Disasters can cause serious economic and fiscal repercussions by destructing both human and physical assets, disrupting businesses, affecting tax bases, and imposing fiscal costs on the government to fund post-disaster response, recovery, and reconstruction operations.
In the most vulnerable regions, infrastructure-related risks coupled with other expected climate impacts can lead to increased macroeconomic risks, and even effect sovereign credit ratings.
In some cases, infrastructural loss and damages could be more than half of the total direct economic losses. Recent catastrophic events like cyclone Yasa (2020) in South Pacific region, cyclone Amphan (2020) and cyclone Fani (2019) in India, as well as earthquakes in Nepal (2015), Japan (2011), New Zealand (2011), among others have highlighted that the loss and damages experienced in the critical infrastructure sectors (transport, power, telecommunication, irrigation) could be more than 50% of the total direct economic losses.
Such large-scale economic losses put significant fiscal burden on the government(s) to fund post-disaster recovery and reconstruction operations to (re)build critical infrastructural assets.
Further, since critical infrastructure systems are interconnected, therefore, direct loss and damages to such systems could disrupt economic activities and supply-chains resulting in a major economic and fiscal problem for the government. particularly in India, Fiji, Nepal and Mauritius.

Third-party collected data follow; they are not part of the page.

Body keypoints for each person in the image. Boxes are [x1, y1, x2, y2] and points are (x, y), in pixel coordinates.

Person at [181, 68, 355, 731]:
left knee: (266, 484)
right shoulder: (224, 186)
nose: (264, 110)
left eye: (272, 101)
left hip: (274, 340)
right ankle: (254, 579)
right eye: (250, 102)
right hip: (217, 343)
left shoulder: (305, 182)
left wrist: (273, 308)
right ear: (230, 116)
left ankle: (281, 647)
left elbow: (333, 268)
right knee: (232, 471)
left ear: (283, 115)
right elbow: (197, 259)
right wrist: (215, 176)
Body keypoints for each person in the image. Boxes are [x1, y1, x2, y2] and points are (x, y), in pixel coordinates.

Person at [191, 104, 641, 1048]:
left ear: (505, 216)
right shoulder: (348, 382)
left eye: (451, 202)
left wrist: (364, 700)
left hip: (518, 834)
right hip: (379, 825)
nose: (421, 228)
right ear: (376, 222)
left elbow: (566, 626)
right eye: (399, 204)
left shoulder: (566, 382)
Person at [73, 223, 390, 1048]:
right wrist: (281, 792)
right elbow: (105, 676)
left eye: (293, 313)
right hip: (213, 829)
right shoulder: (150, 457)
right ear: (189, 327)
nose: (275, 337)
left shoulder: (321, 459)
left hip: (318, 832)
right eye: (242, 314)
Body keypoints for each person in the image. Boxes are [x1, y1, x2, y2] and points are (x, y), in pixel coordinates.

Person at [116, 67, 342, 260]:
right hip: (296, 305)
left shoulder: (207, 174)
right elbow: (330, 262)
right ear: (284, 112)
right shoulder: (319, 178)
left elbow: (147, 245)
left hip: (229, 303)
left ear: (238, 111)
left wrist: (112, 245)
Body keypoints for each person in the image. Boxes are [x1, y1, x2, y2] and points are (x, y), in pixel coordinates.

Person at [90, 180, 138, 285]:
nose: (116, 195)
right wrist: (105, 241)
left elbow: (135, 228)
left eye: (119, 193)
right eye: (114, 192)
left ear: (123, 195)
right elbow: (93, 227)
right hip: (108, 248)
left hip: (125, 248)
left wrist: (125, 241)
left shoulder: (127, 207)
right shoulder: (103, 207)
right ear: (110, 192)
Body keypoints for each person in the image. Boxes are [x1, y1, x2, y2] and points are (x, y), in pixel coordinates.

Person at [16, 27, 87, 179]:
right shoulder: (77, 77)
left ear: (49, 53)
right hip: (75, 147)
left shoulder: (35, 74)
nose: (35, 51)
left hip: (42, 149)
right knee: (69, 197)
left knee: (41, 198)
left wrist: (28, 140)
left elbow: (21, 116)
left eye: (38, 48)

The Asian Disaster Preparedness Center (ADPC) has been engaged by the Coalition for Disaster Resilient Infrastructure (CDRI) to provide technical services for fiscal risk assessments due to disasters on critical infrastructure by economically examining disaster-related loss and damages to project future risk exposure (in financial terms) and funding requirements for the government.
The catastrophe model-based exercise will incorporate changing exposure and hazard scenario with probabilistic effects of climate change.